Anyway I ask her to help me watch Butterfly while I go see the doctor. Her response? Well first why do I have to see a doctor in that far clinic? Couldn't I go and see a doctor who is nearer? WTF?? She then went on to grumbling about what is she going to do with Butterfly for five hours. Now lets ignore the 5 hours. I assume it could take me 3.5 - 4 hours tops, but lets go with her 5 hours. What will I do with Butterfly for five hours??? She is your GRANDAUGHTER! (And mind you, I do not expect you to do something special with her).One thing if she would have said - be back by such and such a time because I have to...... but what will I do with her!? I was somewhat insulted. And since I am really trying to cut down on the nanny (it's very hard financially right now with the studying and less work), I don't want to ask the nanny. So I will be dragging daughter to the appointment.
And then tonight something very small I asked her and her response.. well, you know what, I can do it all by myself. I will ask the nanny to help look after B while I do the tank and on the day of the retrieval (because obviously I can't be in charge of B while I'm under anesthesia..). For the rest I will just have to take B with me. URG.

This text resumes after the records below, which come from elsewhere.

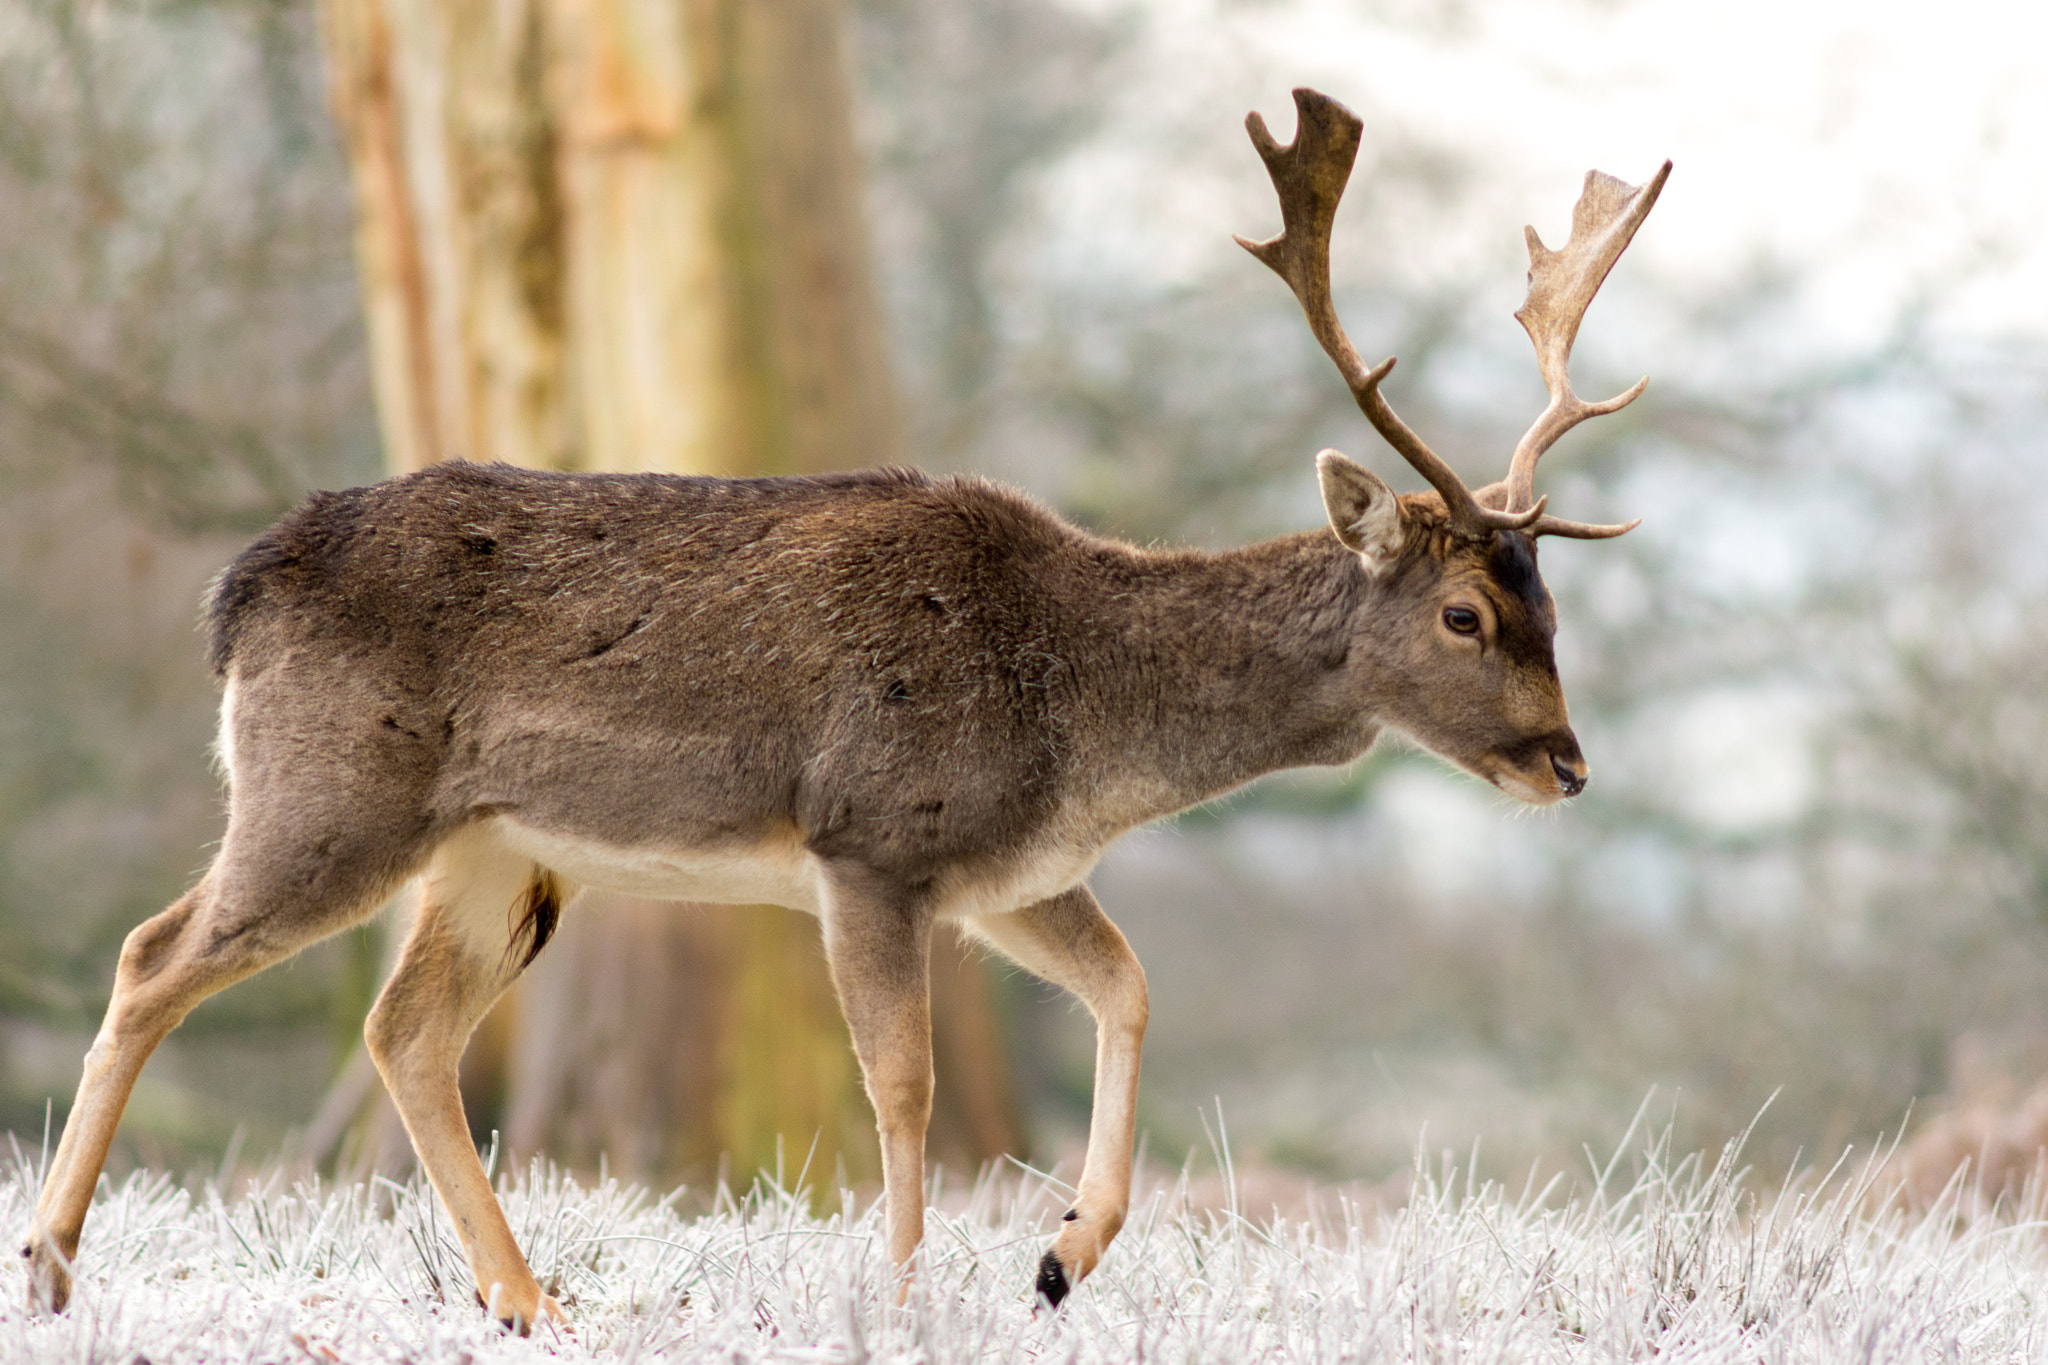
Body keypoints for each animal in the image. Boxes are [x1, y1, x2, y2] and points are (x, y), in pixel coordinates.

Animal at [19, 85, 1662, 1326]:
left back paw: (529, 1300)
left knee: (402, 1029)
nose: (1569, 765)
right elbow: (905, 1085)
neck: (1087, 730)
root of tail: (238, 591)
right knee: (154, 953)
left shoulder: (1008, 873)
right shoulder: (873, 835)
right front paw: (908, 1295)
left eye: (1553, 604)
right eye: (1463, 613)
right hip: (328, 790)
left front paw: (1061, 1256)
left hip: (495, 850)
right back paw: (50, 1264)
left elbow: (1129, 985)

BONUS is that no one will know when exactly I am cycling (mother does have a big mouth). I really much rather people not know!

P.S
Next time I will schedule the appointment with the doctor on the day I have the transfer (to the Thursday after the Beta [the only morning they have that I can]), because it is annoying and frustrating all this time wasting! [in the worst case in which I have a positive beta ( :-) ) I cancel the appointment..]

4 comments:

Anonymous said...

I am so sorry that your mom is not more helpful AND that she shows such favoritism. That sucks! Hopefully it won't take too many times of dragging B through the buses before you are on the way to #2. Good luck!

Little One said...

I feel for you so much...not only are your emotions running high, but this is a lot of travel time to entertain a toddler. And of course you CAN do this on your own, but it's so nice if you can have some help at this time. Thinking of you!

MookiePie said...

Ugh, I feel for you :(
Truly hoping this next time you have to do it for T42, is the last time :)

Laraf123 said...

Oh, I definitely can relate. My mother also does not help me much. I am an only child--these are her only grandchildren! Still her interests, social life and conveniences come first. So believe me, I hear what you are saying. (I also had to transport by tank for my first, in 2006. By the time I T42, my clinic had changed it's policy and only accepted shipments directly from the bank--all this is to say, reading your rant brought back memories of dragging that tank around. Someday you'll look back on all this and smile.)